═════ Given entries

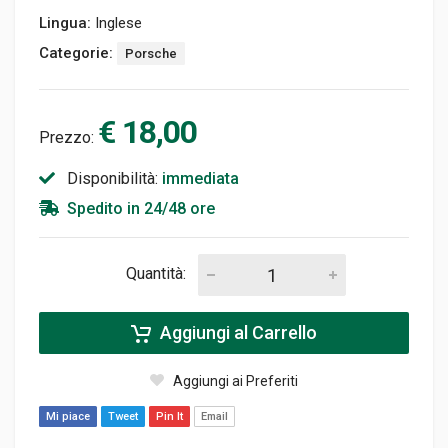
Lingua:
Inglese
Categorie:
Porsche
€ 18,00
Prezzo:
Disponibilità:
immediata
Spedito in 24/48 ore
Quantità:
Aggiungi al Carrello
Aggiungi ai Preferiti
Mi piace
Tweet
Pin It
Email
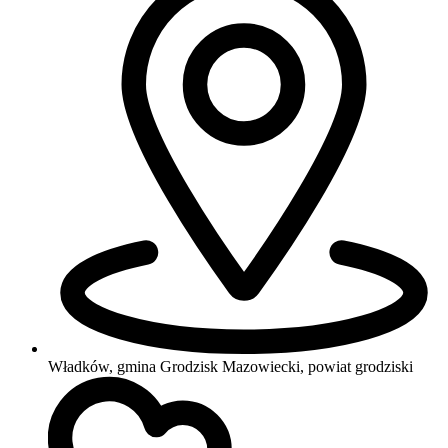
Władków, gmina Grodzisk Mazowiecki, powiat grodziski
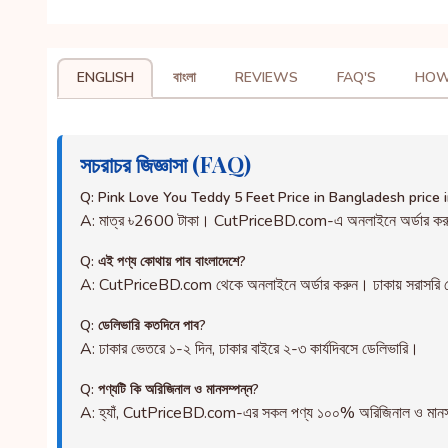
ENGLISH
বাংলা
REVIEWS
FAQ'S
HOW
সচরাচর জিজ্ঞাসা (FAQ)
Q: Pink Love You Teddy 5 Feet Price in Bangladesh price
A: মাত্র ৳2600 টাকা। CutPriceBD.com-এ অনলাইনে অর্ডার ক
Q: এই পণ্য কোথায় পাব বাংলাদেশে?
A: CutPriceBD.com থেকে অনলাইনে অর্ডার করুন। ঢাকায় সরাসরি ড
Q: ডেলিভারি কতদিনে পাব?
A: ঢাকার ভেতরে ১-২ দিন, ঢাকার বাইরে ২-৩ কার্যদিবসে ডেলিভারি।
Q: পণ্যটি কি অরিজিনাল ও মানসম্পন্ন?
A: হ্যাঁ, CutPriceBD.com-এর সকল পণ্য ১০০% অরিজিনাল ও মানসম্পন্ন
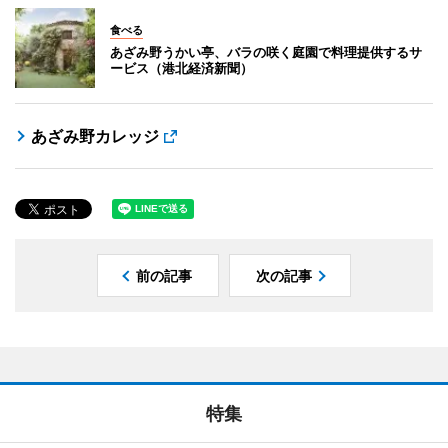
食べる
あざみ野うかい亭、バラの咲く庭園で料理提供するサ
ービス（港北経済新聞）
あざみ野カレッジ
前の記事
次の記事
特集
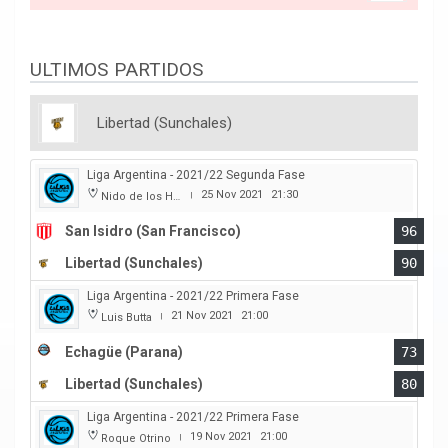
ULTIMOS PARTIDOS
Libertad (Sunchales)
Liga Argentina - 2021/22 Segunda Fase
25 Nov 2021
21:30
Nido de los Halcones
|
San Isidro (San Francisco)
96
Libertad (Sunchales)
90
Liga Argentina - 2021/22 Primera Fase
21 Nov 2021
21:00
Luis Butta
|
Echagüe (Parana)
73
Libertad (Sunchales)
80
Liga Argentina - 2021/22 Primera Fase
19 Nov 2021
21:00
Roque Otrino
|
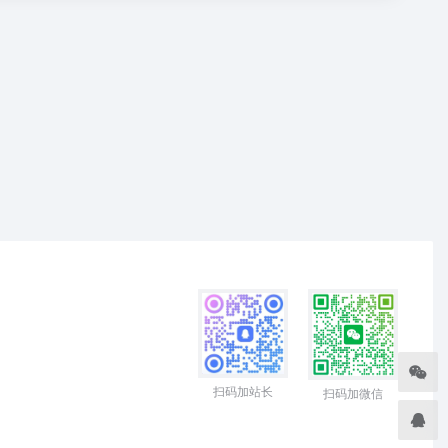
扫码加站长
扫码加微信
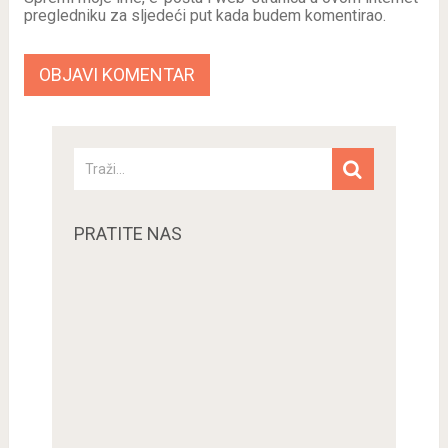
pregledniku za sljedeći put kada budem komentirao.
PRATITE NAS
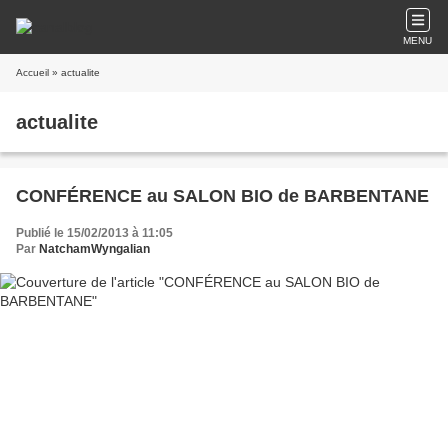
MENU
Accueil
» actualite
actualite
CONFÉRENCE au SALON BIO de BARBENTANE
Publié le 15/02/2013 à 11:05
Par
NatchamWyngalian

══════════

**What this task involves**
Leaving every picture out, output the data exactly as it stands.

**Task solution**
Lingua:
Inglese
Categorie:
Porsche
€ 18,00
Prezzo:
Disponibilità:
immediata
Spedito in 24/48 ore
Quantità:
Aggiungi al Carrello
Aggiungi ai Preferiti
Mi piace
Tweet
Pin It
Email
Władków, gmina Grodzisk Mazowiecki, powiat grodziski
ENGLISH
বাংলা
REVIEWS
FAQ'S
HOW
সচরাচর জিজ্ঞাসা (FAQ)
Q: Pink Love You Teddy 5 Feet Price in Bangladesh price
A: মাত্র ৳2600 টাকা। CutPriceBD.com-এ অনলাইনে অর্ডার ক
Q: এই পণ্য কোথায় পাব বাংলাদেশে?
A: CutPriceBD.com থেকে অনলাইনে অর্ডার করুন। ঢাকায় সরাসরি ড
Q: ডেলিভারি কতদিনে পাব?
A: ঢাকার ভেতরে ১-২ দিন, ঢাকার বাইরে ২-৩ কার্যদিবসে ডেলিভারি।
Q: পণ্যটি কি অরিজিনাল ও মানসম্পন্ন?
A: হ্যাঁ, CutPriceBD.com-এর সকল পণ্য ১০০% অরিজিনাল ও মানসম্পন্ন
食べる
あざみ野うかい亭、バラの咲く庭園で料理提供するサ
ービス（港北経済新聞）
あざみ野カレッジ
前の記事
次の記事
特集
ULTIMOS PARTIDOS
Libertad (Sunchales)
Liga Argentina - 2021/22 Segunda Fase
25 Nov 2021
21:30
Nido de los Halcones
|
San Isidro (San Francisco)
96
Libertad (Sunchales)
90
Liga Argentina - 2021/22 Primera Fase
21 Nov 2021
21:00
Luis Butta
|
Echagüe (Parana)
73
Libertad (Sunchales)
80
Liga Argentina - 2021/22 Primera Fase
19 Nov 2021
21:00
Roque Otrino
|
扫码加站长
扫码加微信
pregledniku za sljedeći put kada budem komentirao.
PRATITE NAS
MENU
Accueil
» actualite
actualite
CONFÉRENCE au SALON BIO de BARBENTANE
Publié le 15/02/2013 à 11:05
Par
NatchamWyngalian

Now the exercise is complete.